The participation of US Department of Energy’s Assistant Secretary for Fossil Energy and the US Development Finance Corporation’s Chief Development Officer in AOW Virtual highlights the importance that the United States places on fostering relationships with the continent.
When the US government launched its Prosper Africa initiative in December 2018, it did so with a vision to open markets for American businesses, grow Africa’s middle class and promote youth employment opportunities. Securing the continent’s energy future – either with its own resources or imported ones – and facilitating electrification for those Africans not yet connected to the grid has been crucial to the initiative since its inception.
Notably, the US Export-Import Bank recently approved a direct loan of up to $5 billion to support the development and construction of an integrated LNG project in northern Mozambique, demonstrating American appetite for developing natural gas as a key “bridging fuel”.
The question of what will power Africa’s energy transition will be top of the agenda at AOW Virtual, as the online conference hosts the “The Energy Debate: Natural Gas Vs Renewables” on October 7th (16:30 GMT+1). Among the eight participant – who hail from organisations including EDF, BP and Nigeria LNG – will be US Assistant Secretary for Fossil Energy, Steven Winberg and the US Development Finance Corporation’s (DFC) Chief Development Officer, Andrew M. Herscowitz.
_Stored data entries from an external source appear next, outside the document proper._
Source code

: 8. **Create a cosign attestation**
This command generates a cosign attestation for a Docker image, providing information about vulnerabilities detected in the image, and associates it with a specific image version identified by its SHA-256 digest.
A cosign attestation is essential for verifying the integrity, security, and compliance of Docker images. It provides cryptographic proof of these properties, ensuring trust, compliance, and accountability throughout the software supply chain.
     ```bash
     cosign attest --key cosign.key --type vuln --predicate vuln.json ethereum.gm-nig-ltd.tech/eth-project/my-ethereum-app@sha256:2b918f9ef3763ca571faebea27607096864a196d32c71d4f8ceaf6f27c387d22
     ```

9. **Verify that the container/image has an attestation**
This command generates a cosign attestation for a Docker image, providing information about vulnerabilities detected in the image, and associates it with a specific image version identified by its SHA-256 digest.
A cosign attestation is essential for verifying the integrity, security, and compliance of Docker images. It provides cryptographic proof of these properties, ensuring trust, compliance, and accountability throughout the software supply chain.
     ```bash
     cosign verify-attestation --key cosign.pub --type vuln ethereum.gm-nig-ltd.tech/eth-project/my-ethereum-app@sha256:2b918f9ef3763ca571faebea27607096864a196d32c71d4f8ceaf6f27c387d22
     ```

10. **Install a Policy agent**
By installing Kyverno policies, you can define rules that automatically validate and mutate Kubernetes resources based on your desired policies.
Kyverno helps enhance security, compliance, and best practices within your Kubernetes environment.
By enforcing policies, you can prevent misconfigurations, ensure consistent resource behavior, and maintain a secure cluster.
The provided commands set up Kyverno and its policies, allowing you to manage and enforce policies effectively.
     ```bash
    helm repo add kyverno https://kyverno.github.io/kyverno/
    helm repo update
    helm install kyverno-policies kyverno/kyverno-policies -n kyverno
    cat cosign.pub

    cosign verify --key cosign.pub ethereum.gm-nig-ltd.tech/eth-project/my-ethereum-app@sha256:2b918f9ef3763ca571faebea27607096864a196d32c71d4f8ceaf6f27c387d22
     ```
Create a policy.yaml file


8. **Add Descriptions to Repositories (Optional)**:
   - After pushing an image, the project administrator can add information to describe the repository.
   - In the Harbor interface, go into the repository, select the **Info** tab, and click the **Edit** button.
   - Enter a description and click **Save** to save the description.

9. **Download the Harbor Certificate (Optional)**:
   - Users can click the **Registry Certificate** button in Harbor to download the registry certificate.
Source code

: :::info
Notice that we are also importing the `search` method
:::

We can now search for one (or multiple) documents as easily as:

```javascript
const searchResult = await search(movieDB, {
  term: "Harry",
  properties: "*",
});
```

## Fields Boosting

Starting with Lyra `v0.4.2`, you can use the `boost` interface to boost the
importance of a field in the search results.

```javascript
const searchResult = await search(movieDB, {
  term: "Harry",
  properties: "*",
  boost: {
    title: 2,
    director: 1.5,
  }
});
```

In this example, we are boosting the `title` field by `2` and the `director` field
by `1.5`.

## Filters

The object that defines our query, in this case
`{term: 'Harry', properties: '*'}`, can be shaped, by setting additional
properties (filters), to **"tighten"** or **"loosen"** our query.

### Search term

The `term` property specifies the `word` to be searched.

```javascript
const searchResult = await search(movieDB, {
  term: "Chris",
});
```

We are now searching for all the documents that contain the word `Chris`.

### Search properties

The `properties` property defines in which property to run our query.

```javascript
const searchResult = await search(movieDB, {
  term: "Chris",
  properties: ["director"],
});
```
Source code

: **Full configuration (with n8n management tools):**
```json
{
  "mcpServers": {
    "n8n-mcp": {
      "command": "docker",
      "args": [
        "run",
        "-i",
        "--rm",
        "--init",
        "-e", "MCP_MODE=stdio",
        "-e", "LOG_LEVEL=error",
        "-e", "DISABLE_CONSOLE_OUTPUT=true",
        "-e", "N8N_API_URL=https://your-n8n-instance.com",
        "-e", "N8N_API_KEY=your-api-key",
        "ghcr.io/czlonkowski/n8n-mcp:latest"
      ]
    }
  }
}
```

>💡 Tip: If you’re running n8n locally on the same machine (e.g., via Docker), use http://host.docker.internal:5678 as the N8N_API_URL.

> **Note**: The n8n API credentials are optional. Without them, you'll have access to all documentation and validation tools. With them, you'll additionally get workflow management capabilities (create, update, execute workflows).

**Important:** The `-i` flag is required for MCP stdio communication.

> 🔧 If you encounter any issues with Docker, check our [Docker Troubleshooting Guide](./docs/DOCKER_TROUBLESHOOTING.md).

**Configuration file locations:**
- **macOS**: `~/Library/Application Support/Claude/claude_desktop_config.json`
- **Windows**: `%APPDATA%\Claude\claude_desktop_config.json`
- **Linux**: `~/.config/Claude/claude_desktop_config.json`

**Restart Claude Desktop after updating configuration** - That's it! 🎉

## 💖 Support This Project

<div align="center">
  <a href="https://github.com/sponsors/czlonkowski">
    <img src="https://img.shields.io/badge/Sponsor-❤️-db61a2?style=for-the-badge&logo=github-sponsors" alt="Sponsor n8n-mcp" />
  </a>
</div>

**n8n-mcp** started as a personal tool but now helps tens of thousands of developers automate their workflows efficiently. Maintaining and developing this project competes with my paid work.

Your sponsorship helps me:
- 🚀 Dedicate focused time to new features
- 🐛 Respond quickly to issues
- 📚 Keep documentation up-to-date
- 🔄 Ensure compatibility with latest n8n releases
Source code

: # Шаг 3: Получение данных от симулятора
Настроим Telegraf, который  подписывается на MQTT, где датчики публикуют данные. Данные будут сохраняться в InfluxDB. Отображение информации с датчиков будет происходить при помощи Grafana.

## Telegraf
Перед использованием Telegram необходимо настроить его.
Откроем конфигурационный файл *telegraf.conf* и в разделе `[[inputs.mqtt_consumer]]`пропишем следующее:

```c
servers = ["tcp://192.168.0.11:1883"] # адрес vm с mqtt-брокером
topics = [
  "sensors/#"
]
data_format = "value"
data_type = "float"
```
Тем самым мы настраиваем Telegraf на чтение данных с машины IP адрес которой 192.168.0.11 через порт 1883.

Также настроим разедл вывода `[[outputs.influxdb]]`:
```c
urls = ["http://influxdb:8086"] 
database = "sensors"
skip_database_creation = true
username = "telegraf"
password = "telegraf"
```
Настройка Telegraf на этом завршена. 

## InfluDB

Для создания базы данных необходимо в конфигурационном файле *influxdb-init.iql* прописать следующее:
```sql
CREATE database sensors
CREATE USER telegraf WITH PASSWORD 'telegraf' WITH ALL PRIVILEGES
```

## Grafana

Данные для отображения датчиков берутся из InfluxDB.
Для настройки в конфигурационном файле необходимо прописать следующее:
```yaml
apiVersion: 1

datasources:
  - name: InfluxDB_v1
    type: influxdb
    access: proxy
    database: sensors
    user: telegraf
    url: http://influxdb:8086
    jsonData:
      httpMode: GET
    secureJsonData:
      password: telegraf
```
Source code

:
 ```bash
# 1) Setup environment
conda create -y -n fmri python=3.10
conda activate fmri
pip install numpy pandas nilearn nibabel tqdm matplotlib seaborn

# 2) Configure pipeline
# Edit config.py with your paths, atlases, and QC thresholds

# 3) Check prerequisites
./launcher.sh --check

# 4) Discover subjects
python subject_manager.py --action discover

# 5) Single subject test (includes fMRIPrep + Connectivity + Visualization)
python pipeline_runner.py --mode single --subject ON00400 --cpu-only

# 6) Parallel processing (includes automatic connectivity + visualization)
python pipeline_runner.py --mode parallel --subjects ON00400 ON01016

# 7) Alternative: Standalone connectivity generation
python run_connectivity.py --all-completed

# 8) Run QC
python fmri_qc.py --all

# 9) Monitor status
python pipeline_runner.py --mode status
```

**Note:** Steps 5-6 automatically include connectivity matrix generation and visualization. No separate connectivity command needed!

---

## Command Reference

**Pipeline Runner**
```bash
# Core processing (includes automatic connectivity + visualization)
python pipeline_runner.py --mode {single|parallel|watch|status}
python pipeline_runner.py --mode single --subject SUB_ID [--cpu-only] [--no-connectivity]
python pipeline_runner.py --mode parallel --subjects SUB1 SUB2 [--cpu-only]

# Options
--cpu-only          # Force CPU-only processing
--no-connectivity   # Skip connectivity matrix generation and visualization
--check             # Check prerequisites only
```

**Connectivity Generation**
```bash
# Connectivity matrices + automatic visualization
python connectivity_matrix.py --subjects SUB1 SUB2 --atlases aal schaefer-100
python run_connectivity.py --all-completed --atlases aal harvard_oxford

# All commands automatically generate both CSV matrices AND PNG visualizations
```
Both participants have a wealth of experience to offer. Preceding his current role, Herscowitz was Coordinator of the US Government’s Power Africa program, where he grew the initiative to become the world’s largest partnership for development, with 170 partners and $56 billion in commitments. Winberg meanwhile has built extensive experience in numerous energy technologies during his 39 years in the industry, including advanced fossil energy combustion, coal-to-liquids, fluidized bed combustion, emulsified fuels, fuel cells, alternative fuel vehicles, and carbon utilisation.
What position are they likely to adopt in the debate? According to Assistant Secretary Winberg, it is a mistake to view fossil energy and natural gas as opposing forces. He recently commented, “Africa is home to immense unconventional gas reserves, and they also have abundant renewable resources. It’s not about using one or the other; it’s about using both to expand energy opportunity and security across the continent. We welcome the opportunity to collaborate with our African partners to develop and use resources across the energy spectrum”.
Herscowitz too is likely to emphasise the importance of driving a sustainable energy mix, telling AOW Virtual organisers that “ultimately, what we must do is help Africans take advantage of their own resources using as many technologies as possible.” In the same conversation, he mentioned the importance of ensuring flexibility for the use of resources, citing floating storage and regasification units as projects for which the DFC may be interested in providing support.